BRIEF:
Whenever the word "SQUARE" appears in a line of the data below, copy that line.

INFORMATION PROVIDED:
########################################

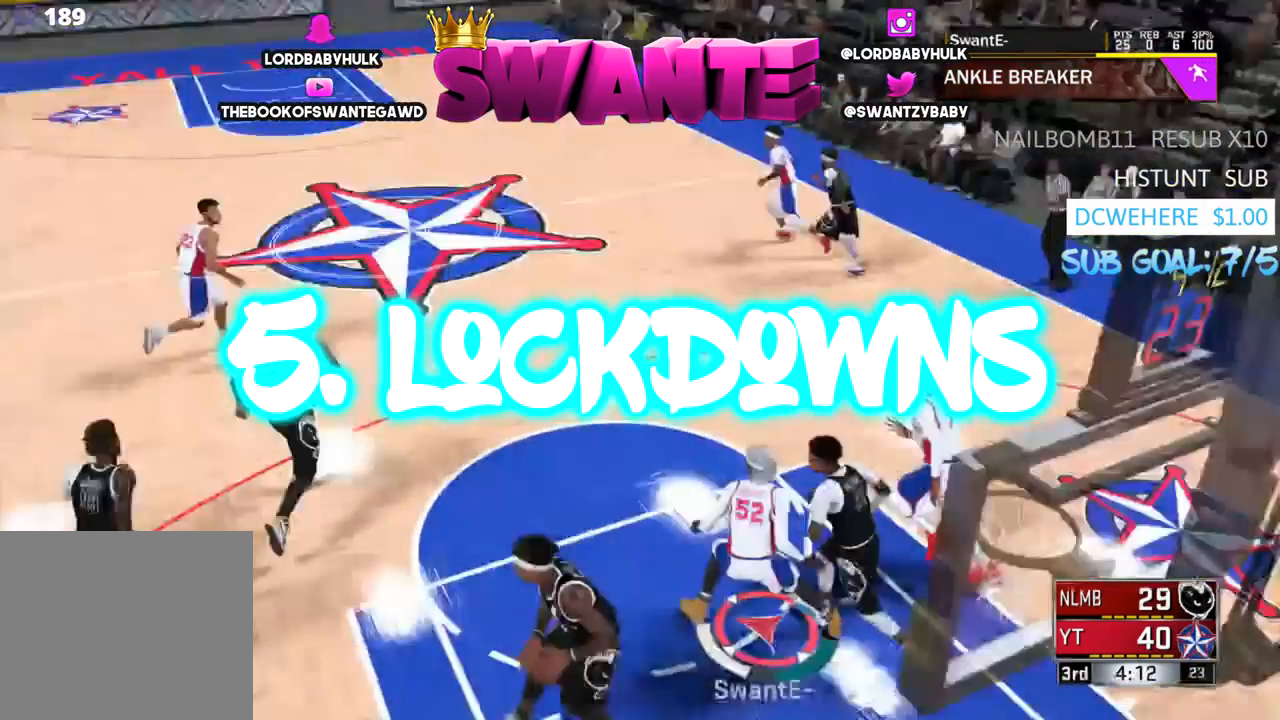
{"buttons": ["R2", "L3"], "left_stick": "up-left", "right_stick": "center", "events": [[117, "L3", "down"]]}
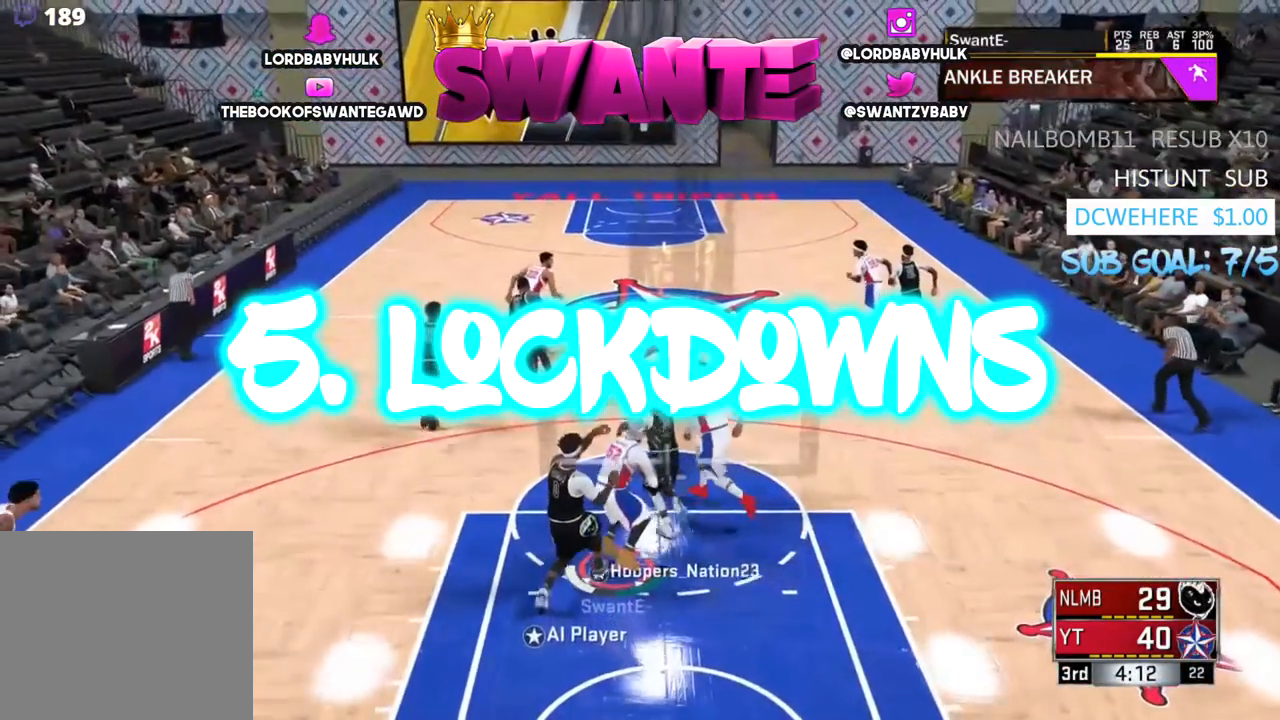
{"buttons": ["SQUARE", "R2", "L3"], "left_stick": "up", "right_stick": "center", "events": [[300, "left_stick", "up"], [483, "SQUARE", "down"]]}
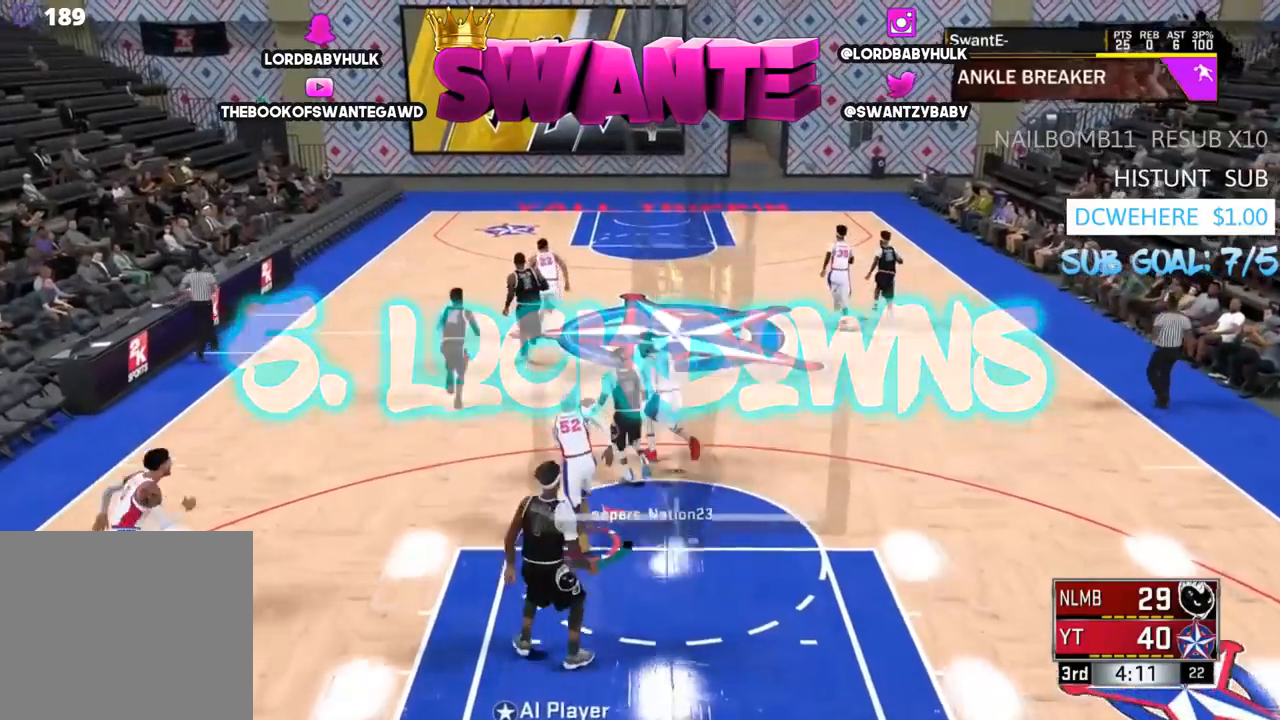
{"buttons": ["L3"], "left_stick": "up", "right_stick": "center", "events": [[83, "SQUARE", "up"], [183, "SQUARE", "down"], [233, "SQUARE", "up"], [283, "R2", "up"]]}
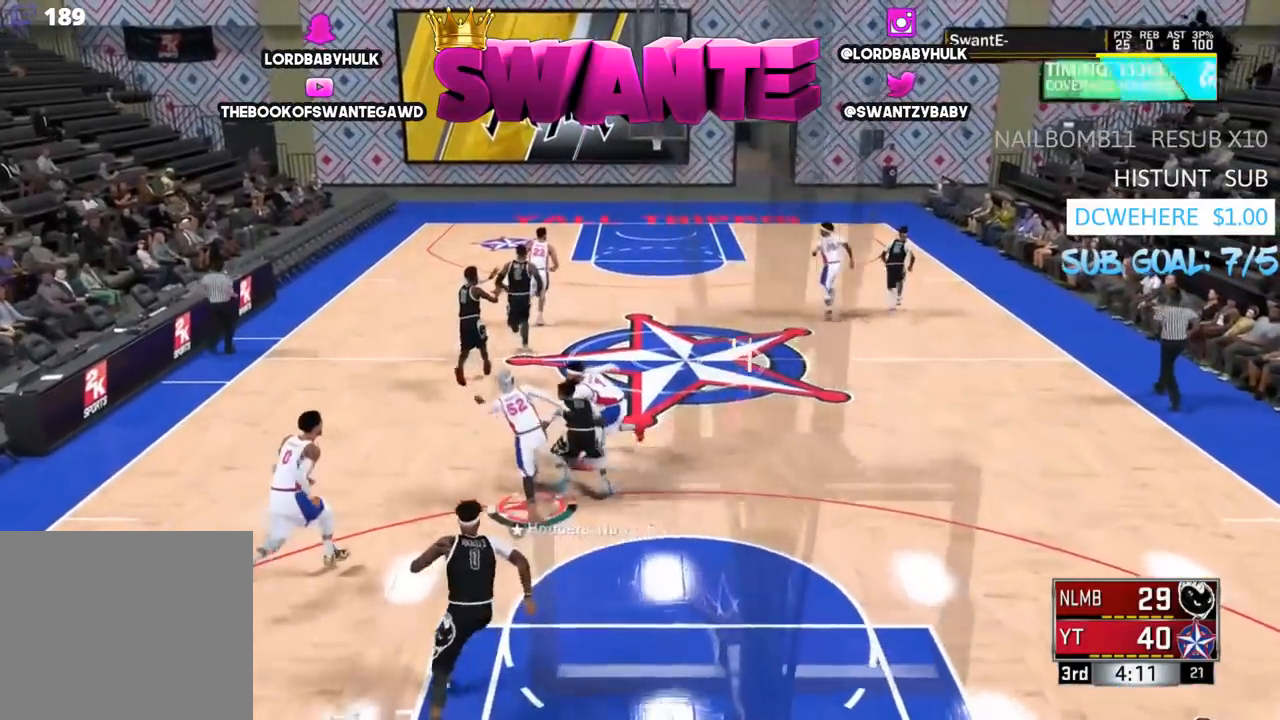
{"buttons": ["R2"], "left_stick": "up-right", "right_stick": "center", "events": [[200, "L3", "up"], [333, "left_stick", "up-right"], [367, "R2", "down"]]}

########################################

RESULT FOR THIS TASK:
{"buttons": ["SQUARE", "R2", "L3"], "left_stick": "up", "right_stick": "center", "events": [[300, "left_stick", "up"], [483, "SQUARE", "down"]]}
{"buttons": ["L3"], "left_stick": "up", "right_stick": "center", "events": [[83, "SQUARE", "up"], [183, "SQUARE", "down"], [233, "SQUARE", "up"], [283, "R2", "up"]]}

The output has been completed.